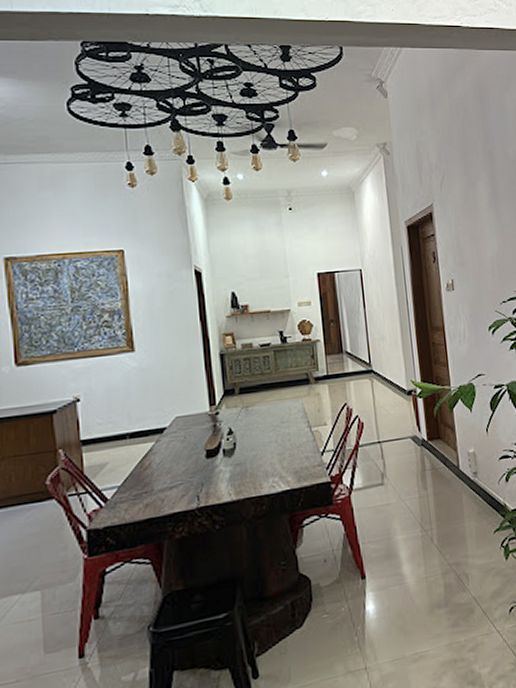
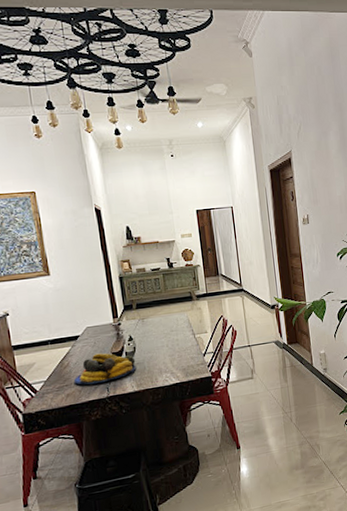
fruit bowl: none [155,450,236,493] -> present [73,353,137,385]

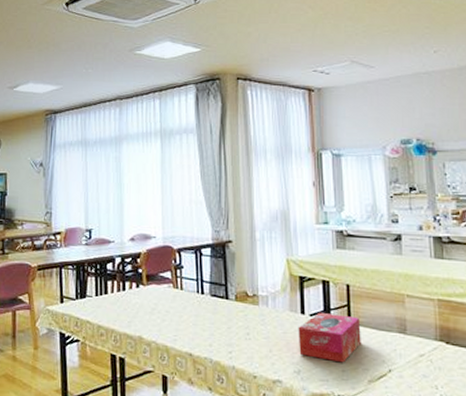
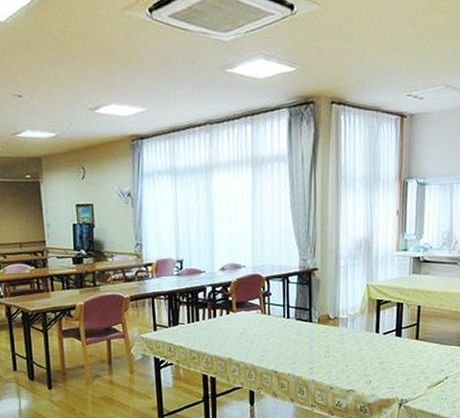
tissue box: present [298,312,361,363] -> none [371,331,427,373]

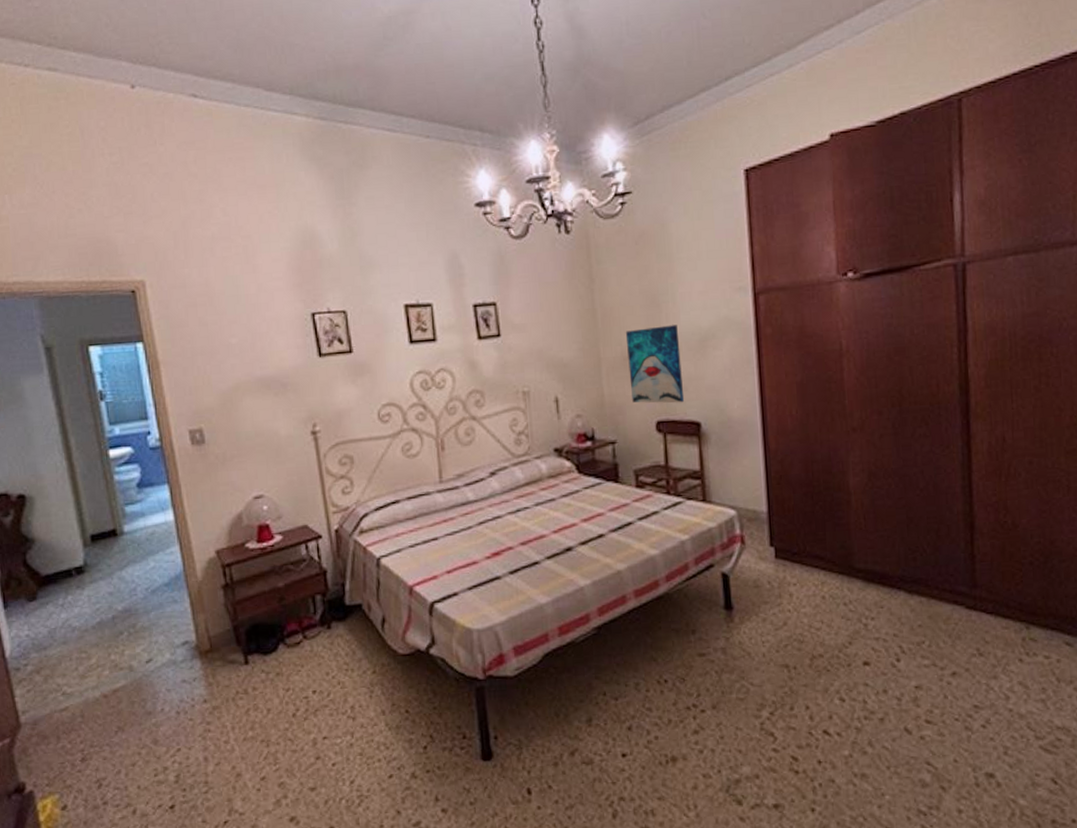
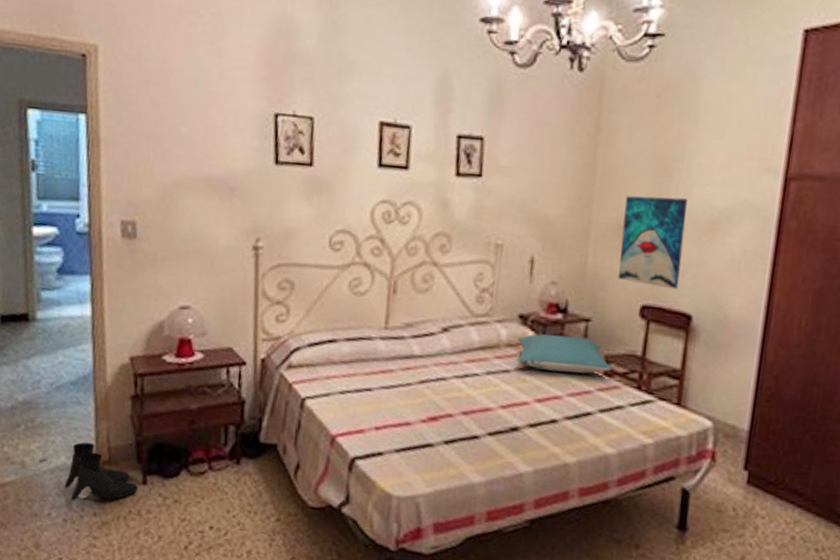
boots: none [172,635,242,693] -> present [64,442,139,501]
pillow: none [556,458,643,493] -> present [517,333,613,374]

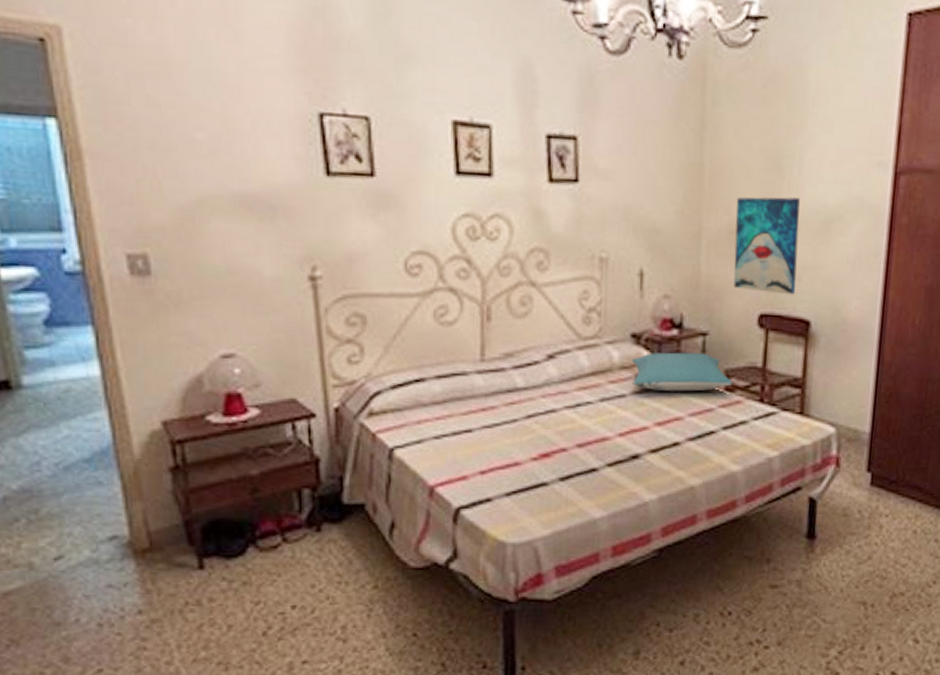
boots: present [64,442,139,501] -> none [93,529,195,601]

──────────

JOB:
Reproduce verbatim, and only, the lines starting at the one that contains "tissue box: present" and ending with the final line of the records; leave out the pictures.

EXPECTED ANSWER:
tissue box: present [298,312,361,363] -> none [371,331,427,373]

boots: none [172,635,242,693] -> present [64,442,139,501]
pillow: none [556,458,643,493] -> present [517,333,613,374]

boots: present [64,442,139,501] -> none [93,529,195,601]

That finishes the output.